The rebels overran the villages of Zawit Bagoul, Lawania and Ghanymma as they sought control of a key junction connecting the towns of Yafran and Zintan.

Rebels were seen patrolling the streets of Zawit Bagoul, 20 kilometres (12.5 miles) from Zintan.

The rebels later also moved into Lawania, about seven kilometres away, and then Ghanymma, less than 10 kilometres from Yafran, as NATO aircraft were heard overhead.

In Washington meanwhile, US Secretary of State Hillary Clinton accused Gaddafi’s forces of using rape and violence against women as “tools of war.”

She said the United States was “deeply concerned” by reports of widescale rape in Libya and “troubled” by reports that governments across the Middle East and North Africa were using sexual violence to punish protesters.

“Gaddafi’s security forces and other groups in the region are trying to divide the people by using violence against women and rape as tools of war, and the United States condemns this in the strongest possible terms,” she said.

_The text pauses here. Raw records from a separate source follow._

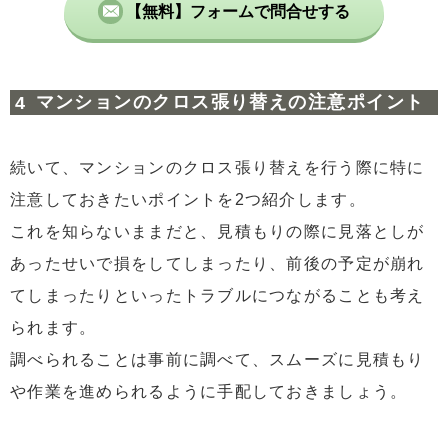
【無料】フォームで問合せする
マンションのクロス張り替えの注意ポイント
続いて、マンションのクロス張り替えを行う際に特に
注意しておきたいポイントを2つ紹介します。
これを知らないままだと、見積もりの際に見落としが
あったせいで損をしてしまったり、前後の予定が崩れ
てしまったりといったトラブルにつながることも考え
られます。
調べられることは事前に調べて、スムーズに見積もり
や作業を進められるように手配しておきましょう。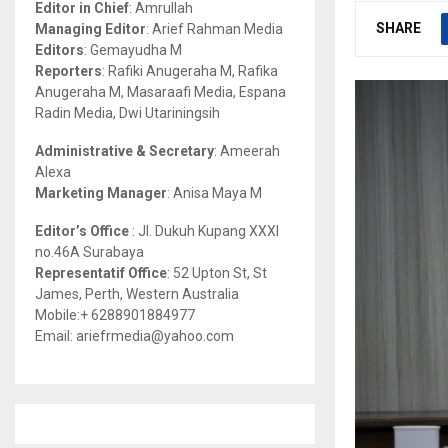
Editor in Chief
: Amrullah
r
R
SHARE
Managing Editor
: Arief Rahman Media
:
Editors
: Gemayudha M
C
Reporters
: Rafiki Anugeraha M, Rafika
Anugeraha M, Masaraafi Media, Espana
H
Radin Media, Dwi Utariningsih
Administrative & Secretary
: Ameerah
Alexa
Marketing Manager
: Anisa Maya M
Editor’s Office
: Jl. Dukuh Kupang XXXI
no.46A Surabaya
Representatif Office
: 52 Upton St, St
James, Perth, Western Australia
Mobile:+ 6288901884977
Email: ariefrmedia@yahoo.com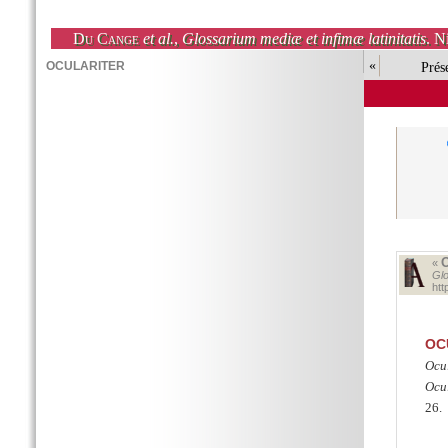
Du Cange
et al.
,
Glossarium mediæ et infimæ latinitatis
. N
«
Prés
«
Glo
ht
OC
Ocul
Ocu
26.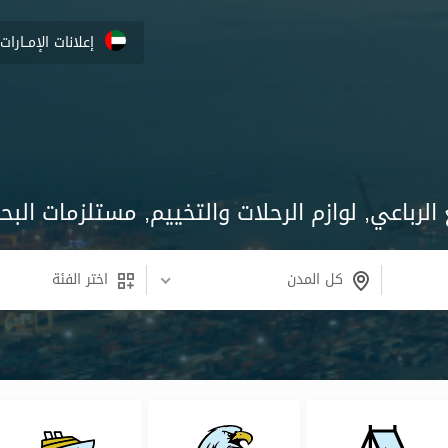
إعلانات الإمــارات
الرباعي, لوازم الرحلات والتخييم, مستلزمات البح
كل المدن
اختر الفئة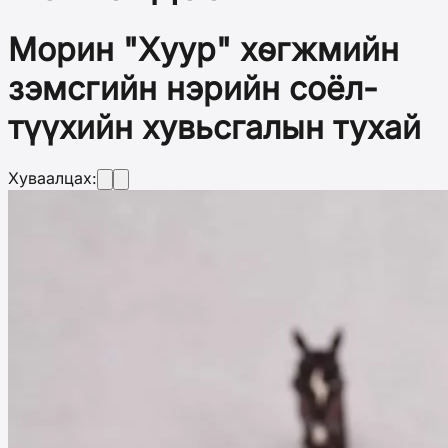
Морин "Хуур" хөгжмийн
зэмсгийн нэрийн соёл-
түүхийн хувьсгалын тухай
Хуваалцах:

In Geneva, the UN Human Rights Council on Friday extended a probe into alleged violations in Libya, asking investigators to give an update on the situation at the UN body’s September session.

The UN team of investigators had accused Gaddafi’s regime of carrying out systematic attacks on the population, saying it committed war crimes and also crimes against humanity.

While it noted fewer reports of violations by the opposition, the commission of inquiry set up by the UN Human Rights Council also found rebel forces committed acts that constituted war crimes.

However, as the inquiry team was able to visit Libya only for a short period, it had sought an extension of its mandate.